Christie, a larger-than-life Republican seen as a frontrunner for his party's 2016 presidential nomination, has said he was "embarrassed and humiliated" by the alleged dirty tricks, unveiled in news reports this week.

He has apologized repeatedly and said he was unaware of his office's connection to the shutting down in September of local access lanes to the heavily-traveled George Washington Bridge, which links New Jersey to New York.

He moved quickly to sack his deputy chief of staff Bridget Kelly, who in August had worked to block the lanes with a Christie appointee to the Port Authority, which manages the region's transport.

The traffic plan was apparently conceived as an act of retribution against a Democratic mayor who refused to endorse Christie's bid for re-election last year.

Christie, along with Kelly and two Port Authority officials, Bill Baroni and David Wildstein, are facing a class action suit filed by six commuters, but which could concern "thousands of persons located throughout the State of New Jersey."

In the lawsuit, filed in federal court in New Jersey, the commuters, represented by lawyer Rosemarie Arnold, ask for a jury trial and an unspecified amount of damages and compensation for the loss of time and wages they suffered while stuck in traffic.

Kelly and the two port authority officials had each exchanged email and text messages about closing the access lanes to the bridge.

The complaint denounces the "official misconduct" of the defendants by "conspiring to, orchestrating, and/or implementing their political agenda ... to close lanes to the George Washington Bridge" in political revenge.

"Time for some traffic problems in Fort Lee," Kelly wrote to Wildstein, a high school acquaintance of Christie, on August 13, referring to the town whose mayor refused to endorse Christie.

"Got it," Wildstein replied.

The Fort Lee mayor was not advised the lanes would be closed for what was said to be a traffic study.
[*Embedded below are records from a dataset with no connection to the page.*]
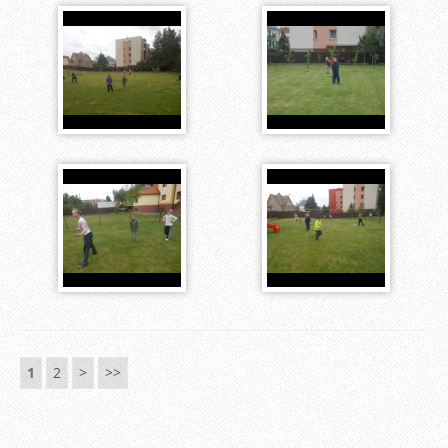
1
2
>
>>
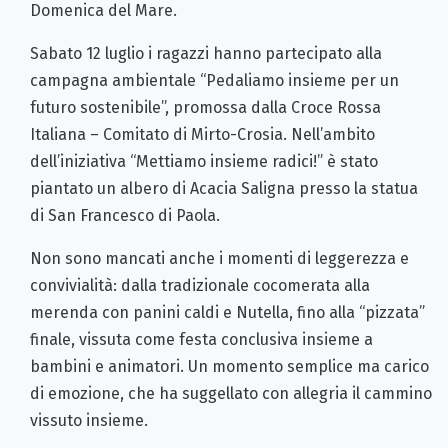
Domenica del Mare.
Sabato 12 luglio i ragazzi hanno partecipato alla
campagna ambientale “Pedaliamo insieme per un
futuro sostenibile”, promossa dalla Croce Rossa
Italiana – Comitato di Mirto-Crosia. Nell’ambito
dell’iniziativa “Mettiamo insieme radici!” è stato
piantato un albero di Acacia Saligna presso la statua
di San Francesco di Paola.
Non sono mancati anche i momenti di leggerezza e
convivialità: dalla tradizionale cocomerata alla
merenda con panini caldi e Nutella, fino alla “pizzata”
finale, vissuta come festa conclusiva insieme a
bambini e animatori. Un momento semplice ma carico
di emozione, che ha suggellato con allegria il cammino
vissuto insieme.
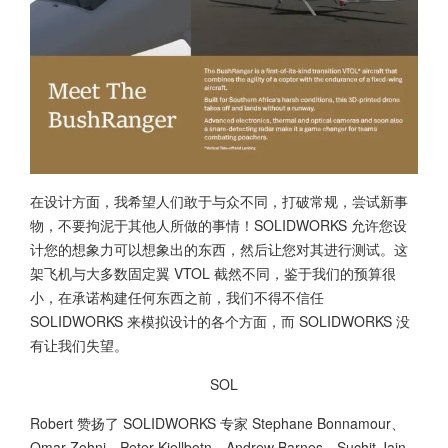
在设计方面，我希望人们敢于与众不同，打破常规，尝试新事
物，不要拘泥于其他人所做的事情！SOLIDWORKS 允许您设
计您的想象力可以想象出的东西，然后让您对其进行测试。这
架飞机与大多数固定翼 VTOL 截然不同，鉴于我们的预算很
小，在承诺构建任何东西之前，我们不得不信任
SOLIDWORKS 来模拟设计的各个方面，而 SOLIDWORKS 没
有让我们失望。
SOL
Robert 赞扬了 SOLIDWORKS 专家 Stephane Bonnamour、
Omar Zohni、Peter Kjellbotn、Andrew Barnes、Suchit Jain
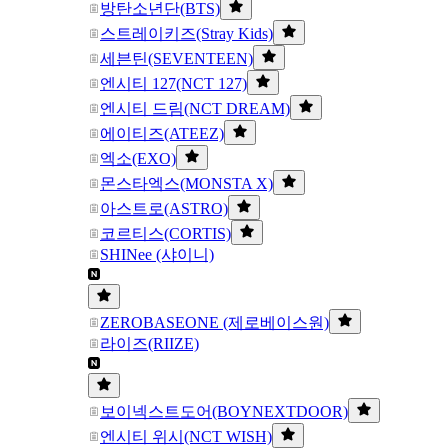
방탄소년단(BTS)
스트레이키즈(Stray Kids)
세븐틴(SEVENTEEN)
엔시티 127(NCT 127)
엔시티 드림(NCT DREAM)
에이티즈(ATEEZ)
엑소(EXO)
몬스타엑스(MONSTA X)
아스트로(ASTRO)
코르티스(CORTIS)
SHINee (샤이니)
ZEROBASEONE (제로베이스원)
라이즈(RIIZE)
보이넥스트도어(BOYNEXTDOOR)
엔시티 위시(NCT WISH)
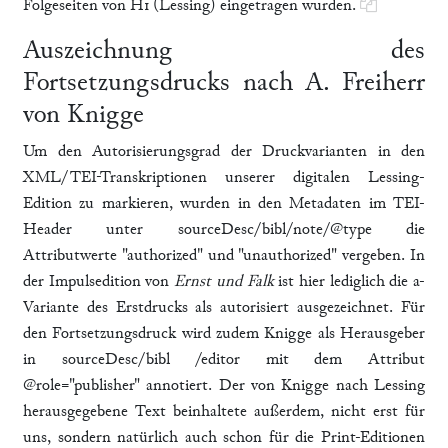
Folgeseiten von H1 (Lessing) eingetragen wurden.
Auszeichnung des
Fortsetzungsdrucks nach A. Freiherr
von Knigge
Um den Autorisierungsgrad der Druckvarianten in den
XML/TEI-Transkriptionen unserer digitalen Lessing-
Edition zu markieren, wurden in den Metadaten im TEI-
Header unter sourceDesc/bibl/note/@type die
Attributwerte "authorized" und "unauthorized" vergeben. In
der Impulsedition von
Ernst und Falk
ist hier lediglich die a-
Variante des Erstdrucks als autorisiert ausgezeichnet. Für
den Fortsetzungsdruck wird zudem Knigge als Herausgeber
in sourceDesc/bibl /editor mit dem Attribut
@role="publisher" annotiert. Der von Knigge nach Lessing
herausgegebene Text beinhaltete außerdem, nicht erst für
uns, sondern natürlich auch schon für die Print-Editionen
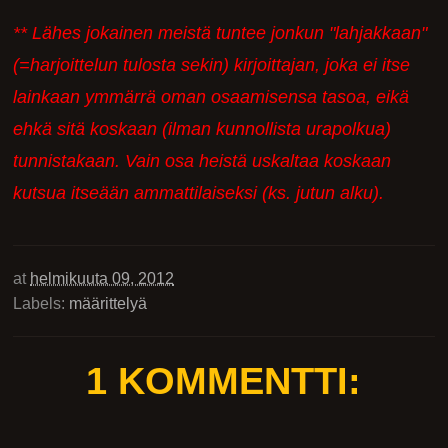
** Lähes jokainen meistä tuntee jonkun "lahjakkaan"
(=harjoittelun tulosta sekin) kirjoittajan, joka ei itse
lainkaan ymmärrä oman osaamisensa tasoa, eikä
ehkä sitä koskaan (ilman kunnollista urapolkua)
tunnistakaan. Vain osa heistä uskaltaa koskaan
kutsua itseään ammattilaiseksi (ks. jutun alku).
at
helmikuuta 09, 2012
Labels:
määrittelyä
1 KOMMENTTI:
The resulting chaos ensnared millions of commuters as well as some emergency responders.

On September 10, Wildstein texted Kelly that he was "smiling" about the incident but "I feel badly about the kids," referring to students stuck for hours on buses.

"They are the children of Buono voters," Kelly texted back, referring to Christie's Democratic rival in the governor's race, Barbara Buono.

Wildstein resigned from the Port Authority in December.